Grace



The Lucille Lortel Theatre, off-Broadway on Christopher Street in the West Village, is not where you will generally see the likes of Lynn Redgrave where she plays the lead in Grace.


Grace is the atheist wife of a live-and-let-live nominally Jewish husband and the mother of Tony who goes diametrically opposite his atheist mother and intends to become an Episcopalian priest.  The play, though unnecessarily complex and awkwardly staged, does highlight the major arguments about religion and parent-child relationships.  We don’t really get why Tony, energetically played by Oscar Isaac, goes in this direction, or if it is in reaction to his mother’s overbearing personality, but he pleads adamantly with Grace to accept his life’s choice.  A smart young man, he admits there is no way to prove the existence of god and that science has no answers, but he says that it is a feeling which can not be denied.  Fine, we get it.  God is a feeling.  If he or she exists in your consciousness then he or she is real for you.   


In that sense Tony, his father, well-played by Philip Goodwin, is in the zone.  His connection with Judaism is tenuous as it is with most American Jews, but it is OK with him if Tom becomes a priest as long as it makes him happy.


Complicating this is the presence of Ruth, Tony’s girlfriend, played by the fetching K.K. Moggie who announces that she is pregnant.  So of course Tony can’t become a Catholic priest, which I am guessing he would have done if not for this complication.  He wants Ruth to become his wife.  Thank goodness for choices in the religion you adopt.  But Ruth wants affirmation that Tony will love him more than god and Tony wants to know if she will love him even though he wants to become a priest which goes against her sensibilities.

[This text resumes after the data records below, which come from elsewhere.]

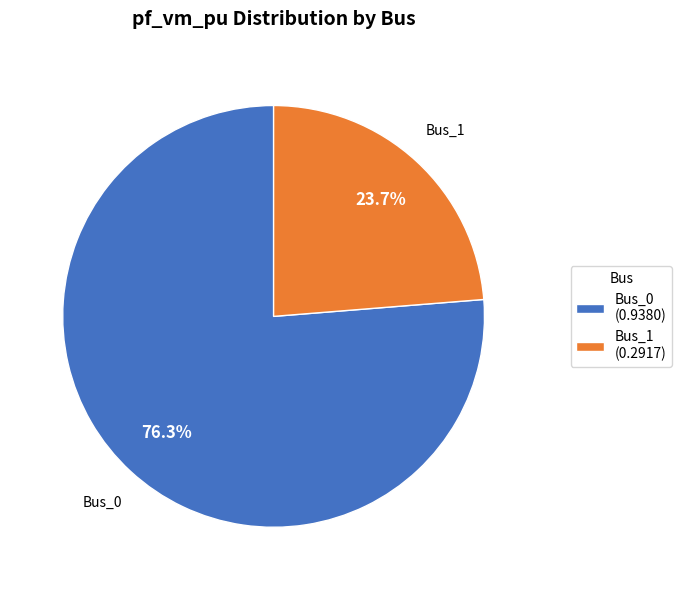

Rank the categories by value from highest to lowest.

Bus_0 (0.9380), Bus_1 (0.2917)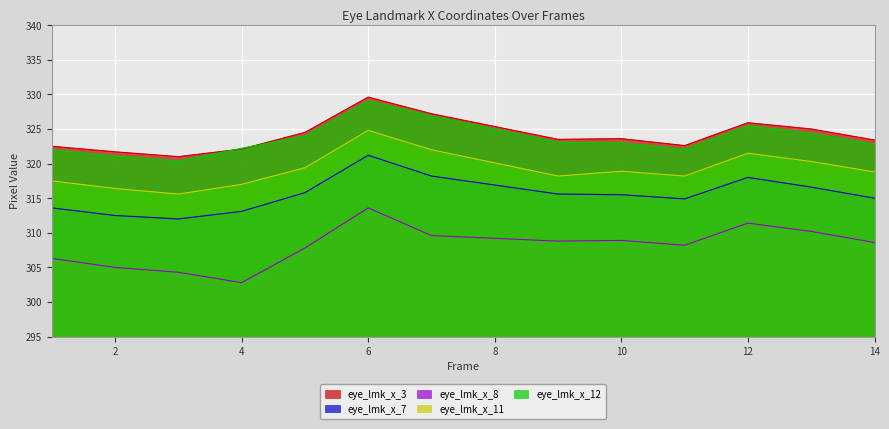

What is the difference between the second highest and minimum values in the eye_lmk_x_7 series?

6.2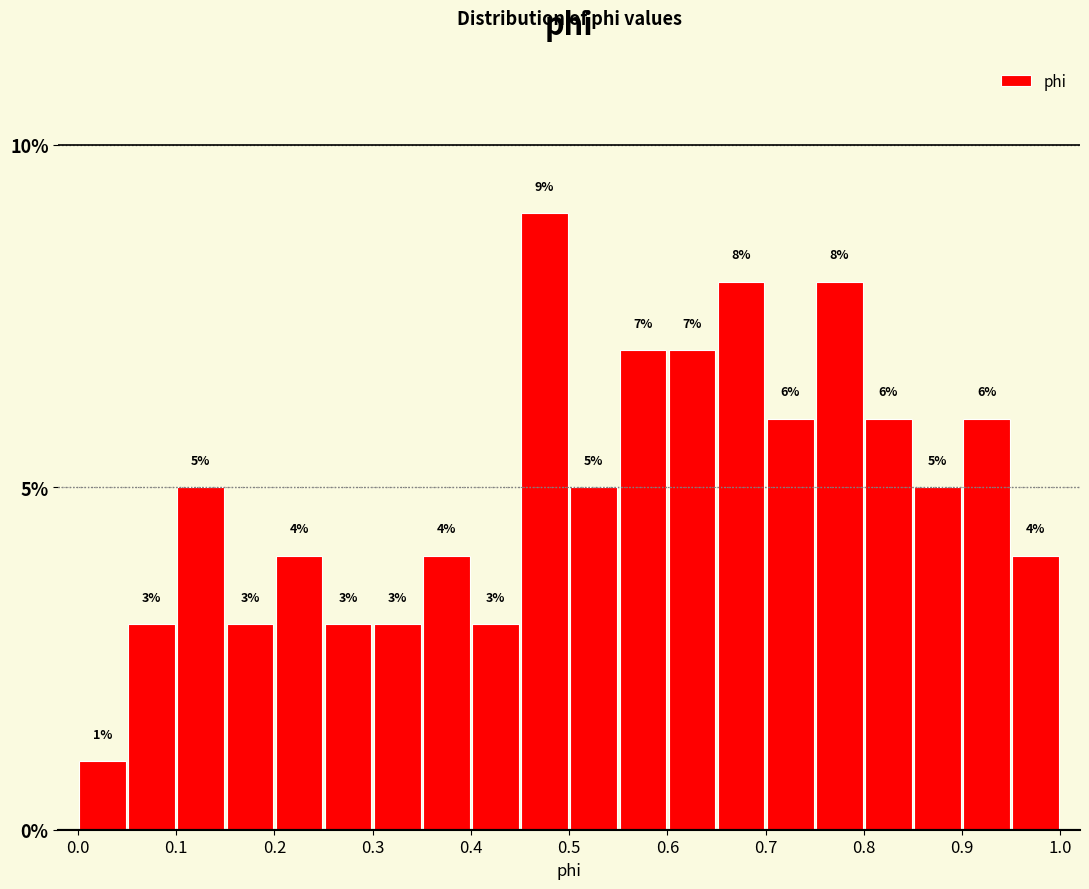

What is the height of the bar covering 0.75 to 0.80 on the x-axis?

8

The play’s strength is that it looks at religion through a critical lens and dissects it for us to see.  The believer vs. atheist conflict can never be resolved short of a second coming, but the hypocrisies inherent in religion can be exposed.  While stopping short of condemning Islam, the play does denounce terrorism in no uncertain terms.  Religious fanatics have no right to take innocent lives.  I think all of us who are not radical muslims believe that.


The device used by Grace to search her soul is a silly, pseudo-scientific machine which tunes her brain to the frequency of a believer.  Neither the machine nor their discourse helps her to understand her boy, but the point becomes moot when tragedy takes him and all grieve at the loss no matter their point of view. 


Lynn Redgrave moves seamlessly from funny to ironic to tragic.  It is a master class in acting.  Few can hold a candle to her.